(Records for the task Opens)
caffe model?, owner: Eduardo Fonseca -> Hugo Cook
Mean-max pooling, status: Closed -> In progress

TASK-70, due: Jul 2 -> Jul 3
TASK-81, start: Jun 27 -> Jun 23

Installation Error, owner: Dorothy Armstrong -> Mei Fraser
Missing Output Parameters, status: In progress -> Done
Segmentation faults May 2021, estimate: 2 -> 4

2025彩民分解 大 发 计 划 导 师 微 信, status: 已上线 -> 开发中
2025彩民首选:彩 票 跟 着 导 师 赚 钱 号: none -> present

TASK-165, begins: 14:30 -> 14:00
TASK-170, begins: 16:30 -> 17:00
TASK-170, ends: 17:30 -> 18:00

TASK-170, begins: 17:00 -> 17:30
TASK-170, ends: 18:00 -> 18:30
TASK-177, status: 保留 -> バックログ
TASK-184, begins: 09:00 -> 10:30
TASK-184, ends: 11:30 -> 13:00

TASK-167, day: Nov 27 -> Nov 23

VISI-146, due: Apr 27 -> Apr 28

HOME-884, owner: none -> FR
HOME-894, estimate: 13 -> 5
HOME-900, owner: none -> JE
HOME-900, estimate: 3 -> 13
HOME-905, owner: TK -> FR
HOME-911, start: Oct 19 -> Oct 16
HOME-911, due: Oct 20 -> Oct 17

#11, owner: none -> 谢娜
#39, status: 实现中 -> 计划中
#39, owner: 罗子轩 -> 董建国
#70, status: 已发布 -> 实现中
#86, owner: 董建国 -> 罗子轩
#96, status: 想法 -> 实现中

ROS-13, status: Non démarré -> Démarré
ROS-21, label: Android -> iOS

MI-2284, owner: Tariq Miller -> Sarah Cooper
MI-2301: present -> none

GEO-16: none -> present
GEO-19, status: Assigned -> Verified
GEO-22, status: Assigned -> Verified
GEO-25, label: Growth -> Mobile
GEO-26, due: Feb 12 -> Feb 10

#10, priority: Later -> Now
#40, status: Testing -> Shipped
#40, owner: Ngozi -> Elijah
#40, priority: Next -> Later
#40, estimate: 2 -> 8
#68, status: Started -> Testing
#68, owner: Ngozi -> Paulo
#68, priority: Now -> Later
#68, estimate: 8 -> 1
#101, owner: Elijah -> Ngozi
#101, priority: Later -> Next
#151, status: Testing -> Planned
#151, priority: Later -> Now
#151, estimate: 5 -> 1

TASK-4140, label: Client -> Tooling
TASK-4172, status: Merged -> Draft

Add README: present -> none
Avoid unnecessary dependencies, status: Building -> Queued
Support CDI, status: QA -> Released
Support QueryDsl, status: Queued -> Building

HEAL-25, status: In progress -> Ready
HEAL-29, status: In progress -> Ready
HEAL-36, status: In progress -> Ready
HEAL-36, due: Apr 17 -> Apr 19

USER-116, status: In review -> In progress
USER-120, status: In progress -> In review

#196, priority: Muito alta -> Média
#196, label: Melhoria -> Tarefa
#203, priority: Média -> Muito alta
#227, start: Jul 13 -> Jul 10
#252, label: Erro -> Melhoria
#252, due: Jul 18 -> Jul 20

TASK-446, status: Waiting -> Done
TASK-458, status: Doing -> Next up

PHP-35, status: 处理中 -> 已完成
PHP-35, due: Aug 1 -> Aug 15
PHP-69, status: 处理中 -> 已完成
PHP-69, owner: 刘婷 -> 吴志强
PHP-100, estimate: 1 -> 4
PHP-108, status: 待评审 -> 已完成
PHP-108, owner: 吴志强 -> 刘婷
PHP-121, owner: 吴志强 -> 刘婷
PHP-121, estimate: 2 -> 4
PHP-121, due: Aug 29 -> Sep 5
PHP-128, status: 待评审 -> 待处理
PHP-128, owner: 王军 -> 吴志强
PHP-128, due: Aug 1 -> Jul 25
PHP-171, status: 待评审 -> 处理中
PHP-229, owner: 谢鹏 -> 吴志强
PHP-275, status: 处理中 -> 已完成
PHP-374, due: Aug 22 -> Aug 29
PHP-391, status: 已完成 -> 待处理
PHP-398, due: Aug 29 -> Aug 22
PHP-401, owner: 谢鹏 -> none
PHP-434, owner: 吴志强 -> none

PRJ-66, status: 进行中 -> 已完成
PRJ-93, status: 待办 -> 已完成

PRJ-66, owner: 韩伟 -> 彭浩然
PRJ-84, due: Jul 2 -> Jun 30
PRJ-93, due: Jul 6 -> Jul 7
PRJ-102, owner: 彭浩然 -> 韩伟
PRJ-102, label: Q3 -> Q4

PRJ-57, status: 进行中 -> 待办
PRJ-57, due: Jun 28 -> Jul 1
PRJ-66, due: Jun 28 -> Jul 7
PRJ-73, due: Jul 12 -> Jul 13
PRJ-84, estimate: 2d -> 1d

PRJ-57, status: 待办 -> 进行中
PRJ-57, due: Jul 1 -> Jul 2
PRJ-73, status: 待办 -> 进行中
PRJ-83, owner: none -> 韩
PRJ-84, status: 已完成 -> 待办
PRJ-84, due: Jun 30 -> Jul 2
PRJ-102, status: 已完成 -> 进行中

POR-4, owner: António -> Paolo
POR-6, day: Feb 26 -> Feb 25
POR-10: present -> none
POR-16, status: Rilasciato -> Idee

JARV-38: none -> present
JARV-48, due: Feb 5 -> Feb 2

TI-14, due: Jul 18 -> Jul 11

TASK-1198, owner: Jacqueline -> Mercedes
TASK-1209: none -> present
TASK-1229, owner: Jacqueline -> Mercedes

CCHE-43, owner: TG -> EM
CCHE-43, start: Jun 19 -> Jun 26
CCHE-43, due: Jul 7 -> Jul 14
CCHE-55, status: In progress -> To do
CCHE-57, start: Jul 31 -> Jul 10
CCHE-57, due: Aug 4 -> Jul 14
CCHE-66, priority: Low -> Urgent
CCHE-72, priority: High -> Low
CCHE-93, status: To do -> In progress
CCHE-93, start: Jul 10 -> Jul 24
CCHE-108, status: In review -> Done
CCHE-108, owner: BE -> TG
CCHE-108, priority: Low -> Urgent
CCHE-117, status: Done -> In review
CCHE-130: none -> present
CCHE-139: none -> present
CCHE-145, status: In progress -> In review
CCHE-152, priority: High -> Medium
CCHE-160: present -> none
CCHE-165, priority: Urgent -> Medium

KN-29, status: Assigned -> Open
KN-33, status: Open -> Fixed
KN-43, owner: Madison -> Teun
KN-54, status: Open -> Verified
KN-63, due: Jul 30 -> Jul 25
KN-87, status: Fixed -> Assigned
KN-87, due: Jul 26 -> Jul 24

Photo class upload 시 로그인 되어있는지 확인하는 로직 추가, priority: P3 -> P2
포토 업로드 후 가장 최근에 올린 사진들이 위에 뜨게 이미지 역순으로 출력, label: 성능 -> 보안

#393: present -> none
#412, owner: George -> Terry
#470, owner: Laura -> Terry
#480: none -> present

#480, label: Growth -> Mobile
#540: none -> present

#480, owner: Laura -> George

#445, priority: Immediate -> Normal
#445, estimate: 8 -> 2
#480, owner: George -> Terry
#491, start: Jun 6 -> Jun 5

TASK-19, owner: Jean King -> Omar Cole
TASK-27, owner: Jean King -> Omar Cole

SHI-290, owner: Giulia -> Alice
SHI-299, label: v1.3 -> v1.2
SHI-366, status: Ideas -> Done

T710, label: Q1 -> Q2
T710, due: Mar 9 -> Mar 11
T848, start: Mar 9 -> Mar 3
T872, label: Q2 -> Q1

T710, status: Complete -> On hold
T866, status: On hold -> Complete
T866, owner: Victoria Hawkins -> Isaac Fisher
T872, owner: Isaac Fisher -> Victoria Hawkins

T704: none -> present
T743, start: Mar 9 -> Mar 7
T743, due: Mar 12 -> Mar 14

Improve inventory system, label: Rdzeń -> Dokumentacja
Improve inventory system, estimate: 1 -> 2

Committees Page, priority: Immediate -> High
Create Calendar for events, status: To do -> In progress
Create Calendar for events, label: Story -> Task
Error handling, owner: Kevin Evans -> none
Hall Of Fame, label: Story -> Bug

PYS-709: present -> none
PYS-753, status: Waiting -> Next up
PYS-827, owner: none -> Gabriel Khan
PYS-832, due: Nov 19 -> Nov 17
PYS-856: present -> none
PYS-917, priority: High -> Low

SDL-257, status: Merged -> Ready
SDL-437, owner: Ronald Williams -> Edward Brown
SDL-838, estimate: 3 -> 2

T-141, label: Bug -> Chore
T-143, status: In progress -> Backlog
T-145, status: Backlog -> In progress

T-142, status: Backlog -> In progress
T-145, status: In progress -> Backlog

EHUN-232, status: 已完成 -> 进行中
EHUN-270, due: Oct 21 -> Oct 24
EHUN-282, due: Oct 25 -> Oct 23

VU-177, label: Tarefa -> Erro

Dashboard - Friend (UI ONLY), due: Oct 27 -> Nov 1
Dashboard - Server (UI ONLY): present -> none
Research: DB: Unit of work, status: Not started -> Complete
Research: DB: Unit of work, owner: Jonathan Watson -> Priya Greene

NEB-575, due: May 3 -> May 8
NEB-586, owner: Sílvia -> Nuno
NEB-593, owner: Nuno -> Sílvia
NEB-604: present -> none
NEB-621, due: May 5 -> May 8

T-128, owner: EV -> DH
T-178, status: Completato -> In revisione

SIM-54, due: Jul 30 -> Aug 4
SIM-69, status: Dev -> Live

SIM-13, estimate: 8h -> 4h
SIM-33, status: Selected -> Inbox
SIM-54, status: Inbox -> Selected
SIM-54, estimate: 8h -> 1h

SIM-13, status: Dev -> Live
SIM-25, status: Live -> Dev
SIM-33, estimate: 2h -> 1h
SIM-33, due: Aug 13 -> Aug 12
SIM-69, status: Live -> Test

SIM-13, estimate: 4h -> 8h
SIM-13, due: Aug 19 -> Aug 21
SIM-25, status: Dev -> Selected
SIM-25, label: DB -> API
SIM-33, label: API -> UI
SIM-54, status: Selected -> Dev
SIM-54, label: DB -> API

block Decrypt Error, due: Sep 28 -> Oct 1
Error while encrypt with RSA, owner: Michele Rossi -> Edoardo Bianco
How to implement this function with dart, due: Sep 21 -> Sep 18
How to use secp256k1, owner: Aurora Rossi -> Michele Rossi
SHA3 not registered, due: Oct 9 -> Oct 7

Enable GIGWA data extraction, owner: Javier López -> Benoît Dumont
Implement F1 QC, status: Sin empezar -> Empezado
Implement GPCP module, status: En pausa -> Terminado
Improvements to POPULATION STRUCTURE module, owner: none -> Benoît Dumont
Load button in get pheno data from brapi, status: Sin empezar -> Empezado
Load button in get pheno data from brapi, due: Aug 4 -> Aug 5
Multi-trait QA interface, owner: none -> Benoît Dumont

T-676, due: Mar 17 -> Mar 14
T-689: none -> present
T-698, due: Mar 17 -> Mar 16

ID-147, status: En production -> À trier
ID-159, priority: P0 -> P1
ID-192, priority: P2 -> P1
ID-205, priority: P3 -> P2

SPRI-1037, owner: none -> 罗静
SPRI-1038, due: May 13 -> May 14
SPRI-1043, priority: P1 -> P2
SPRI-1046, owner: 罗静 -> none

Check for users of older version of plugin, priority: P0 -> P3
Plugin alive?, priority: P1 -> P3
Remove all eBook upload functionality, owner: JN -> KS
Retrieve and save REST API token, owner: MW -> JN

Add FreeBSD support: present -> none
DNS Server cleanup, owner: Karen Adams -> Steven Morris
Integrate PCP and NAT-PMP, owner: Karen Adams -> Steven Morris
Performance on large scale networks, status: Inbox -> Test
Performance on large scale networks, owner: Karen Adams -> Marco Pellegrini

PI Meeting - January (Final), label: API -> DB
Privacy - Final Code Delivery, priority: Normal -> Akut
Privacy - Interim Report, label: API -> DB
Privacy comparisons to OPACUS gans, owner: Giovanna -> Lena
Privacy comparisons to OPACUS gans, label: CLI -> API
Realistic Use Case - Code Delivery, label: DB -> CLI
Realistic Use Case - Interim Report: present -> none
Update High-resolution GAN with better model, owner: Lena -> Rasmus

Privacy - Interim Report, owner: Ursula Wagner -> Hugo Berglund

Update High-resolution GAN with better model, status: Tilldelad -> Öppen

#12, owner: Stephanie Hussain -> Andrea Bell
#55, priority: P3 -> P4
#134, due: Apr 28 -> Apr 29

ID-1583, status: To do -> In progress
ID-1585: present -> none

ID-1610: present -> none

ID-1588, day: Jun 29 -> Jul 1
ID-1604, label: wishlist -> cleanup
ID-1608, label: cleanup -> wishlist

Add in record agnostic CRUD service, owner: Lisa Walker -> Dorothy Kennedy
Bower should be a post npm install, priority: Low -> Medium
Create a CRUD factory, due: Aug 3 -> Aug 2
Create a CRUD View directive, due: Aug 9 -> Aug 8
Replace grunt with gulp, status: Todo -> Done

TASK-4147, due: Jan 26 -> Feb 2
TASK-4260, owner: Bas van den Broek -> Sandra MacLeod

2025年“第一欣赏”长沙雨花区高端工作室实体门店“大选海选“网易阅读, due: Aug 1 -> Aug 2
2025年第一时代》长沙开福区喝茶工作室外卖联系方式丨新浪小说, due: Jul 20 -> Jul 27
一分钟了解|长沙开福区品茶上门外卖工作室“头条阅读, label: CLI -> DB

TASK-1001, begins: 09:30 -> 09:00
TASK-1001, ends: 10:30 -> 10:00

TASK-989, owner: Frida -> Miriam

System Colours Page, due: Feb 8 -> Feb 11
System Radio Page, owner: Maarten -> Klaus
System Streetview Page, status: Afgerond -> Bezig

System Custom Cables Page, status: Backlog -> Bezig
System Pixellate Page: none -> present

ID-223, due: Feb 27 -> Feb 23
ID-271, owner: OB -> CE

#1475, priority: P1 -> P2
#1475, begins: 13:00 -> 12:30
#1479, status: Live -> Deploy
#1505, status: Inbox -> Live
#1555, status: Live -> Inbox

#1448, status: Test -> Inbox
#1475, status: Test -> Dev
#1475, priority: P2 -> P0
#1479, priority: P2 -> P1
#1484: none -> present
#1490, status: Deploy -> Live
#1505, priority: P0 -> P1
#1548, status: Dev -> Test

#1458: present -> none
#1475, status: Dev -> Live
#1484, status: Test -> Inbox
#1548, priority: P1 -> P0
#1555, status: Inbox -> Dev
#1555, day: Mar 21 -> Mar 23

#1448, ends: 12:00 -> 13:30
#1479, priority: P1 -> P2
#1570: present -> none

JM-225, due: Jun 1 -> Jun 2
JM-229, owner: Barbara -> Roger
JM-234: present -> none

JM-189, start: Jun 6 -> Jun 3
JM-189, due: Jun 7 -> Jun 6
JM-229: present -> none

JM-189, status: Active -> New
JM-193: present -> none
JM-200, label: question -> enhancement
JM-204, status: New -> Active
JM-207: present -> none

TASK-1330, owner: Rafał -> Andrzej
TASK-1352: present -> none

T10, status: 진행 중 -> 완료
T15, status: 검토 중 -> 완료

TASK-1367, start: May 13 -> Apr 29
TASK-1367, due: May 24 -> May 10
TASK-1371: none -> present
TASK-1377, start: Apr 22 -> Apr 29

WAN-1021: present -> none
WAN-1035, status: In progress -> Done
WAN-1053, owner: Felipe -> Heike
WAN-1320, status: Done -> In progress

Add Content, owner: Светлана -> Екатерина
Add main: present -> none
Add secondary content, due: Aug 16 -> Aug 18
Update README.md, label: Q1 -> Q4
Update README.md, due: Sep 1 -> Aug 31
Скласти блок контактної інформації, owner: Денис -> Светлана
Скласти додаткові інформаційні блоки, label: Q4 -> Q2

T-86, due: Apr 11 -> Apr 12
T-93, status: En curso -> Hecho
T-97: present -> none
(Records for the task Closes)
For each line above that contains "Michele", make a copy.

• _Reply_:
Error while encrypt with RSA, owner: Michele Rossi -> Edoardo Bianco
How to use secp256k1, owner: Aurora Rossi -> Michele Rossi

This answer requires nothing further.